Excommunication is a type of sanction or penalty known as a censure, in contrast to expiatory penalties. Expiatory penalties (canon 1336) punish the offender for a prescribed time or an indefinite time and seek to remedy the damage or injustice done to societal values by the offense and to deter others from engaging in similar wrongdoing. In contrast, censures are considered to be “medicinal penalties” (canon 1312, §1, 1º), which means that they seek to persuade the offender to cease the wrongful behavior and reintegrate the person into the life of the ecclesial community. As such, censures are lifted when the offender has “purged the contempt” for the law, i.e., has withdrawn from engaging in the wrongful behavior and has made suitable reparation for damages, if necessary (see canons 1347 and 1358).
Properly understood in this way as a medicinal penalty, excommunication certainly does not expel the person from the Catholic Church, but simply forbids the excommunicated person from engaging in certain activities (listed in canon 1331) in the life of the Church until the offender reforms and ceases from the offense. Once this happens, the person is to be restored to the fullness of participation in the life of the Church. Although the remission of the censure pertains to the competent authority to determine whether the person has actually withdrawn from the wrongful conduct, in a sense the offender holds in his or her own hand the key to the release from the censure. If the wrongful behavior ceases and any necessary reparation or restitution is made, the excommunication will be lifted; if not, it continues.
Thus, some people may be excommunicated for only a short time. For others, the excommunication may never be lifted if they do not repent and change their ways. Church history over the past two millennia provides many examples of both. For example, King Henry VIII was excommunicated for defying the pope and declaring himself to be head of the church of England (today called the Anglican Church, except in the United States, where it is known as the Episcopal Church due to the desire of the American revolutionaries to disassociate themselves from identity with England). Henry VIII never “purged the contempt” and hence died excommunicated. In contrast, the racist segregationist Leander Perez was excommunicated by New Orleans Archbishop Joseph Rummel in 1962, but since Perez repented before his death in 1969, he died as a Catholic in good standing with the Church. This is the outcome that the Church seeks and fervently desires.

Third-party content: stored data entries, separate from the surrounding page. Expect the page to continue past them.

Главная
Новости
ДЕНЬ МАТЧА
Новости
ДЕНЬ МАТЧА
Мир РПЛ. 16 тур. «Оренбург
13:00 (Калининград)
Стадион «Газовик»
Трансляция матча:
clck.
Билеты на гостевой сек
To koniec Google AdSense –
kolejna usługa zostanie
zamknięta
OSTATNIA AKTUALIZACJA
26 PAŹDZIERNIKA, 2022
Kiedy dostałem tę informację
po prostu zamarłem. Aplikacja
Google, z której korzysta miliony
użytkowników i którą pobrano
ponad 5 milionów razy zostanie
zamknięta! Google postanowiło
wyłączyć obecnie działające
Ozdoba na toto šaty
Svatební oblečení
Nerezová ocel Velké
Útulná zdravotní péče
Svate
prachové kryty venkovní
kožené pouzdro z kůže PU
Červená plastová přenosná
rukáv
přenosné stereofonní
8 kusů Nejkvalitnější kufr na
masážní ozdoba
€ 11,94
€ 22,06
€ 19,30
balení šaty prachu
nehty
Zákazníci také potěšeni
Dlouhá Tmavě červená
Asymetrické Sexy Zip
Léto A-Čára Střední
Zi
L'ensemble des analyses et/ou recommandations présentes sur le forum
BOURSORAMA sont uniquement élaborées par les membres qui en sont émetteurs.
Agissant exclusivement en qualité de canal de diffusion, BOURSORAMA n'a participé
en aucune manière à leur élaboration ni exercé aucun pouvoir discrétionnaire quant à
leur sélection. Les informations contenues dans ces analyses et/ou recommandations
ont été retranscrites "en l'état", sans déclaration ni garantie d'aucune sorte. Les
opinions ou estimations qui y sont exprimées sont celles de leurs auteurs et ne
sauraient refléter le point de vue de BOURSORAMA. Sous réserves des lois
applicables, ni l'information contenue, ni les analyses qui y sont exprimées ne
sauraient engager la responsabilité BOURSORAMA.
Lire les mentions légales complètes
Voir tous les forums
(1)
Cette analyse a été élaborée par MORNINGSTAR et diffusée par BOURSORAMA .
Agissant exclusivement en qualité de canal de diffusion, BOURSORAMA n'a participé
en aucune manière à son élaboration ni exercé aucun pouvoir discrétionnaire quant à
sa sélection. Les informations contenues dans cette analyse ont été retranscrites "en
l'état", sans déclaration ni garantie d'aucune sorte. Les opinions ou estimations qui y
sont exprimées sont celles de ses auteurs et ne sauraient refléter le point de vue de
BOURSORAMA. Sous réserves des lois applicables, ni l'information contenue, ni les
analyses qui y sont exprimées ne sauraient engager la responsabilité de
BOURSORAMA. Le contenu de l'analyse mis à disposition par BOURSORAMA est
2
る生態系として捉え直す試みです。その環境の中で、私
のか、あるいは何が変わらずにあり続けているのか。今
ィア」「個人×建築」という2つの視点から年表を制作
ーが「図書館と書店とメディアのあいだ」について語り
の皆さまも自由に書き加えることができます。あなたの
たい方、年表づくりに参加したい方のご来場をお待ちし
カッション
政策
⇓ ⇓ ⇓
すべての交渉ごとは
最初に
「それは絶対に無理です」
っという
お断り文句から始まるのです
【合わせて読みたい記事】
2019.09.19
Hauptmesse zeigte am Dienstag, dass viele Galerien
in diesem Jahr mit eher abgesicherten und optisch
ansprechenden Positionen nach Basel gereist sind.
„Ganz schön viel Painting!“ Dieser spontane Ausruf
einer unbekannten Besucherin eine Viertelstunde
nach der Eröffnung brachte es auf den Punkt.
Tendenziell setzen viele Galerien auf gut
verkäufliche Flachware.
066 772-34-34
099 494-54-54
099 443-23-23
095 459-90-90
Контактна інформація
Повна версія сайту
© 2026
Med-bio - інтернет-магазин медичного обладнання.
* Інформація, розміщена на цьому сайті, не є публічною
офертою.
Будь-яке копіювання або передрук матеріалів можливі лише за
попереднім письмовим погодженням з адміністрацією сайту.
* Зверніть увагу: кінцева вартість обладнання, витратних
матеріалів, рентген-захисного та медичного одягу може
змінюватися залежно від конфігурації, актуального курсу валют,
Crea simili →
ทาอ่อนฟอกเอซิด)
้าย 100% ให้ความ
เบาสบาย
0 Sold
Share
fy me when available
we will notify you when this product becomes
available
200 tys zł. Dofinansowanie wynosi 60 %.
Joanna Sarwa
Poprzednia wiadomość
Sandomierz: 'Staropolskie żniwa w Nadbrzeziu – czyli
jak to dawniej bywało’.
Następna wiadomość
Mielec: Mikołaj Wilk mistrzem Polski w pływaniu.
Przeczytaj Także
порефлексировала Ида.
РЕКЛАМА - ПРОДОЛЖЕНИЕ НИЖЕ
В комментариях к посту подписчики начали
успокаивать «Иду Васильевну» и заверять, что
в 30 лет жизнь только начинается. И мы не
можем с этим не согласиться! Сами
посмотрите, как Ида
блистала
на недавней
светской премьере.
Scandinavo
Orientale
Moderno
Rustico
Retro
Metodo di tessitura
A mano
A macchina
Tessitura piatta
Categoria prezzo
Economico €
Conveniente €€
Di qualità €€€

Seen in this way, a censure such as excommunication is not at all vindictive, but may be seen as a sort of “tough love,” just as loving parents discipline their children to teach them the difference between right and wrong. In fact, it would be most unloving to allow someone to persist in their wrongdoing without pointing out the fault. Jesus spoke about fraternal correction (Matthew 18:15-17) and St. Paul wrote that “love is the fulfillment of the law” (Romans 13:10). My own Episcopal motto reflects this: Lex Cordis Caritas, that is, the Law of the Heart is Love.
Dr. Edward Peters, who teaches canon law at Sacred Heart Major Seminary in Detroit, has written a very informative book (for which I wrote the Foreword), called Excommunication and the Catholic Church (Ascension Press, 2006). Dr. Peters has provided his readers with an excellent description of the Church’s loving remedy known as excommunication, by which all the Christian faithful may be formed into the one holy, Catholic and apostolic Church as the loving Bride of Christ (Ephesians 5:22-33). May God give us this grace. Amen.